In my role as co-founder of Digital Surgeons, I’ve been ecstatic and grateful to work with so many leading companies. From legacy brands to start-ups, to Fortune 500’s, everyone is looking for the same thing: PROGRESS. Whether it’s doing product market research that’s redefining how a Fortune 500 brand uses innovation at the enterprise level, or helping a start-up
reach their niche audiences online to drive revenue. I’m always striving to think like a Futurist in terms of calculating how to use curiosity and creativity to unlock new possibilities for growth.
THE INSIDER: What are your most pressing challenges in supporting your clients during this period of upheaval?
SENA: First, maintaining the right mindset and sustained energy levels. The hyper-inflation of ambiguity, rising uncertainty, and elevated emotional and mental states of people and the societies we participate in is challenging. I think a majority of our clients and anyone servicing brands through marketing, communications, and design, are assessing how to use time strategically, and are trying to create innovation that unlocks progress.
Since Digital Surgeons is a boutique creative consultancy that’s been around for more than 15 years, we’ve always been able to move through our process in agile sprints. I believe the ability to move and execute quickly while being diligent and innovative has been a catalyst to my own success and the teams I’ve led and worked with.
THE INSIDER: Are there lessons to be learned from the disruption of the last year that we can carry forward into an uncertain and sure-to-be-challenging future?

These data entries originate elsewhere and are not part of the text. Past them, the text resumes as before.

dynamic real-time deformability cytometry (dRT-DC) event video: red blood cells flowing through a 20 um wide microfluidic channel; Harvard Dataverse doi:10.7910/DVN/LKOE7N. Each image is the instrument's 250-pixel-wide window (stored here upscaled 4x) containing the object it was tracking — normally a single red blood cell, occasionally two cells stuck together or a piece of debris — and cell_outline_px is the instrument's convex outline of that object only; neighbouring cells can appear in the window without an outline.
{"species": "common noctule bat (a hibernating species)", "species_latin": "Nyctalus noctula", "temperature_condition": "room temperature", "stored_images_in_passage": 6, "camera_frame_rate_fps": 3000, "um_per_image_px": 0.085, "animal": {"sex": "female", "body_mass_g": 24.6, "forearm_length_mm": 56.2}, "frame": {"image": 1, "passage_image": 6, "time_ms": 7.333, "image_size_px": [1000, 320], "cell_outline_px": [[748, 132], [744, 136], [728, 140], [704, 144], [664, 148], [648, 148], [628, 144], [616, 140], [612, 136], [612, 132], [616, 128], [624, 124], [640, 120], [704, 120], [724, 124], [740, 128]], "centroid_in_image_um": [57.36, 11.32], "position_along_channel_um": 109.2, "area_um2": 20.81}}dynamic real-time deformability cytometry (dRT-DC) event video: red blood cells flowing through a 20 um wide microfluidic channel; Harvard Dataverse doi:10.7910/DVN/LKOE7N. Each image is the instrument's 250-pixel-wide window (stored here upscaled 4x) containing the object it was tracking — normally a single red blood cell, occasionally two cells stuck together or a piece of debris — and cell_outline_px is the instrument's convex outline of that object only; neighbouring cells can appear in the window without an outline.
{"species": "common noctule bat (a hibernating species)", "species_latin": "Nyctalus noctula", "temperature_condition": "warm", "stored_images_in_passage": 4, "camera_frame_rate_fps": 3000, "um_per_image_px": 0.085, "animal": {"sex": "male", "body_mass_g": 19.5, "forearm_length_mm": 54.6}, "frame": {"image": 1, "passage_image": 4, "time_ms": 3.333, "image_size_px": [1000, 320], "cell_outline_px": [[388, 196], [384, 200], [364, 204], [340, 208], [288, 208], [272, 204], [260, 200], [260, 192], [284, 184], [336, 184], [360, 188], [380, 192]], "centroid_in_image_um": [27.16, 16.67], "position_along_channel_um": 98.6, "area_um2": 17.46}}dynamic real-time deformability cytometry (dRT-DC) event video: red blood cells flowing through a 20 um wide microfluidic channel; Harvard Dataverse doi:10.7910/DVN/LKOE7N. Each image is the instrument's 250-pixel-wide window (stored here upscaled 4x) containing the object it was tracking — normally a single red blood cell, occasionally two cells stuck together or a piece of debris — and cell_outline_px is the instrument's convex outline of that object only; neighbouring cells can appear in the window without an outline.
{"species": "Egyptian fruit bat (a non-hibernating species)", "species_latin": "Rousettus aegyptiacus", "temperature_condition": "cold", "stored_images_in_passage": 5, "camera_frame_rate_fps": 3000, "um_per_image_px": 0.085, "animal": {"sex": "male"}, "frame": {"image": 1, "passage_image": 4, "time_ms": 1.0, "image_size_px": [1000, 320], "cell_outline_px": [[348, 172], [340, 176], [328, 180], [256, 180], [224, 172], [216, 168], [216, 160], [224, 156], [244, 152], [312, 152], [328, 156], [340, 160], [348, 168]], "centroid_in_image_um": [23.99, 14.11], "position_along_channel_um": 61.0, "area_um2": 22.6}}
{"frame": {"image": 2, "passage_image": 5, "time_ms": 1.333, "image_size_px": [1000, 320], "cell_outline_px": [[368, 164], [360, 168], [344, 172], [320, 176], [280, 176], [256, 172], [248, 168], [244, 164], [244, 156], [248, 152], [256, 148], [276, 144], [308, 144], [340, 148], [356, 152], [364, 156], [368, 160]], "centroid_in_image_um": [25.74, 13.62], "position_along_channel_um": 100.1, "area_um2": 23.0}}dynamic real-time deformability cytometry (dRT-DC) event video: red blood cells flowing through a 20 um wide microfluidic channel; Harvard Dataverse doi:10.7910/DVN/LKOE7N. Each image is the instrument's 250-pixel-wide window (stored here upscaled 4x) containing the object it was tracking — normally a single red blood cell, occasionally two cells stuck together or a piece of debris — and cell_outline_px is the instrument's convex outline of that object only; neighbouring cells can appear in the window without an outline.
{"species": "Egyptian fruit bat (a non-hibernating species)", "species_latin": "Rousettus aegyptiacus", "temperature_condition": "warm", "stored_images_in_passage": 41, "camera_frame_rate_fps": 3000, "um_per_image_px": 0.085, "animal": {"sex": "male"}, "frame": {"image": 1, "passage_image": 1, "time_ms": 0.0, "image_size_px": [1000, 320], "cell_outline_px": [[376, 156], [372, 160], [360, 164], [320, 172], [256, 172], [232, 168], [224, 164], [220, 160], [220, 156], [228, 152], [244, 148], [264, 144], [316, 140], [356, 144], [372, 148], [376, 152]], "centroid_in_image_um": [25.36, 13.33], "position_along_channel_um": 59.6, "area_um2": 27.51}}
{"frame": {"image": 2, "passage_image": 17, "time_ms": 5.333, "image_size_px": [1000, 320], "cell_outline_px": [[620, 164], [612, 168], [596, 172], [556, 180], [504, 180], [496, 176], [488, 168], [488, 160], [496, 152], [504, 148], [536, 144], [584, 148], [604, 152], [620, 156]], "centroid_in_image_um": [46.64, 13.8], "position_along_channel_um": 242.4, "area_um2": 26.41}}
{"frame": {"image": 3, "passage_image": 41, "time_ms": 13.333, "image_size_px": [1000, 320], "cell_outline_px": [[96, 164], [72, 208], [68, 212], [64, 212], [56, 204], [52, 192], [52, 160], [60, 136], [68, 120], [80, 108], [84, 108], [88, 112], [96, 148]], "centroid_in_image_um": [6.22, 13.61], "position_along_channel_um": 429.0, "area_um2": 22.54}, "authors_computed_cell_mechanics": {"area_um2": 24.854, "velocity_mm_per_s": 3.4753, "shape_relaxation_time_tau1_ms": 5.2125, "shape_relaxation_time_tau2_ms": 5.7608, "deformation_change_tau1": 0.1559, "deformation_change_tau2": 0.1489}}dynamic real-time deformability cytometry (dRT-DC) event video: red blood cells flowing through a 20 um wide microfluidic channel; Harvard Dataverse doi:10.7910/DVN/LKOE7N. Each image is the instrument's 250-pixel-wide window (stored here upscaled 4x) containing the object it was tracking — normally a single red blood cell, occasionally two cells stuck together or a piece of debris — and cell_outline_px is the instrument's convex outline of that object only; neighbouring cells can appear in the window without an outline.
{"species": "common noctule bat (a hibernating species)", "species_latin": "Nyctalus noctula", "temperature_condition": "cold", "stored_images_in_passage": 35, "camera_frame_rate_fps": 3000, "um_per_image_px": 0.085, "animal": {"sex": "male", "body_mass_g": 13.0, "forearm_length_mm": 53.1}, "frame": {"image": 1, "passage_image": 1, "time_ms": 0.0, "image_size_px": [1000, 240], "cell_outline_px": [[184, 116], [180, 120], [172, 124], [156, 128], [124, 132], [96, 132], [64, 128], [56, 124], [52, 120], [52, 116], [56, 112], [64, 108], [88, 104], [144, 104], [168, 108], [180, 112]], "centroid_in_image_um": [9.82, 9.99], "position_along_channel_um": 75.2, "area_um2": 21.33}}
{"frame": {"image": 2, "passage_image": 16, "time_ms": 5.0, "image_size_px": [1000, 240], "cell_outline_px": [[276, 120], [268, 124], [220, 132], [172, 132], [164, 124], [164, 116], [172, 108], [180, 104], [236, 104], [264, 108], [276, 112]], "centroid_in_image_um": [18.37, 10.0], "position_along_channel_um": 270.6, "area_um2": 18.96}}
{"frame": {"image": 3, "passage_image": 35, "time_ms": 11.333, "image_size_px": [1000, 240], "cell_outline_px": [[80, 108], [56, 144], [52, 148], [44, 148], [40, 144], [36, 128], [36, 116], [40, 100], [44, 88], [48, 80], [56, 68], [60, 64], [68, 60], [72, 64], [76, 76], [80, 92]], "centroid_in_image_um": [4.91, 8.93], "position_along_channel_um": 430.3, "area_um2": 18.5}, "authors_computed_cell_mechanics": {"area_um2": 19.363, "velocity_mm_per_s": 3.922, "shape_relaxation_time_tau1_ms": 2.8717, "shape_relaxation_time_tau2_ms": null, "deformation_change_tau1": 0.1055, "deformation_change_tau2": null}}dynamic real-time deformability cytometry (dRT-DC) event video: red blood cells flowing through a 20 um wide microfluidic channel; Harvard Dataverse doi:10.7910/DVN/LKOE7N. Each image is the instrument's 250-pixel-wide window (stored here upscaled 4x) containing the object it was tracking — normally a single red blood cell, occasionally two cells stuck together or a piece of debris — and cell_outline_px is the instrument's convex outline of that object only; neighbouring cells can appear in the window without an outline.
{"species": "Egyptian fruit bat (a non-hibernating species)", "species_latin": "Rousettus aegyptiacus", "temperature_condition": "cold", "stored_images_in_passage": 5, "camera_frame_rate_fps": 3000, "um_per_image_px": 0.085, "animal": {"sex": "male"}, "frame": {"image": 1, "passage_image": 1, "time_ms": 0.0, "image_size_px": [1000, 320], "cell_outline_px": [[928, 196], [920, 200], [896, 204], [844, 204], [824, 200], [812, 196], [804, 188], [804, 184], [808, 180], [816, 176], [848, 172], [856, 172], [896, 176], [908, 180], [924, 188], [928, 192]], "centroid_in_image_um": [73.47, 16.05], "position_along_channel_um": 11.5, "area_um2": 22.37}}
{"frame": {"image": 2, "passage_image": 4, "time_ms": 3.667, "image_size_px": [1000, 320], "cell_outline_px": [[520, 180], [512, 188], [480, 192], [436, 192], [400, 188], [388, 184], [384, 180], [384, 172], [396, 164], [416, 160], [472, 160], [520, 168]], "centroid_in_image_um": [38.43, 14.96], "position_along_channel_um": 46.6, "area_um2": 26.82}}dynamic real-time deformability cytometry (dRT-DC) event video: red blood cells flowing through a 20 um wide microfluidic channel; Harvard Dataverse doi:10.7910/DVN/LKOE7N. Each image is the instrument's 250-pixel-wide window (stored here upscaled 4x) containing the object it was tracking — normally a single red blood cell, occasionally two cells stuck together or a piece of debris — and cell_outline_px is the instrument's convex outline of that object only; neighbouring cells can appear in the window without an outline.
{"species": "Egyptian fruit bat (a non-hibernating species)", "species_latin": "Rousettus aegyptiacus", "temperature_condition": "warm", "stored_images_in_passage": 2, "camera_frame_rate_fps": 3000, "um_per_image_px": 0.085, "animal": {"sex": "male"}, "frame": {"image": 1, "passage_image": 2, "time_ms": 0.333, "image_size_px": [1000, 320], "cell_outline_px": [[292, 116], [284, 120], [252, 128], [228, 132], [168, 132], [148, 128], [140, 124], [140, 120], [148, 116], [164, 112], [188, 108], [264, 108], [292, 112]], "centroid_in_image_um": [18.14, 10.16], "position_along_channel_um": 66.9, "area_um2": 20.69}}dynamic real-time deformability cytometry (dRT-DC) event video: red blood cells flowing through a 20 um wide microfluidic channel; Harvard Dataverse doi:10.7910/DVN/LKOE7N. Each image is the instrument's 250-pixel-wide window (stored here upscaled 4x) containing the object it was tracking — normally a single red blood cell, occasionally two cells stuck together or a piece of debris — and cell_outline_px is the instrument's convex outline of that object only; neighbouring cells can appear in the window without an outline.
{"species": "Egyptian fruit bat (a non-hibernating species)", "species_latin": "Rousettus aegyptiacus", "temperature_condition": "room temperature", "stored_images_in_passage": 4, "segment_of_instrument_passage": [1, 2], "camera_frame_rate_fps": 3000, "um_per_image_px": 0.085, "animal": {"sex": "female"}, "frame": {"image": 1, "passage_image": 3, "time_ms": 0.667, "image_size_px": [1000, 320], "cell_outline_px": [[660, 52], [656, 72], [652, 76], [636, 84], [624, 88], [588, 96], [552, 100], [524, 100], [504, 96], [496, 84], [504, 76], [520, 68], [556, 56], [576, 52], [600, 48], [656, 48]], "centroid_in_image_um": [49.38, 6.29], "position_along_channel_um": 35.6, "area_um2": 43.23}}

SENA: Absolutely. Whether it’s personally or professionally, I think one of the biggest takeaways and lessons learned to bring into next year is embracing pivoting and curiosity. Don’t shy away from trying to launch new content on platforms that you haven’t used before, or evade designing an experience on a website that might come off as unconventional at first glance.
Looking back at this year especially, Digital Surgeons has had success embracing, pivoting, and being endlessly curious which deepens our ability to adapt and respond. Doing this has amplified the speed and collaboration in determining how we use unconventional wisdom and new insights, and how we then can apply them to our clients’ business challenges.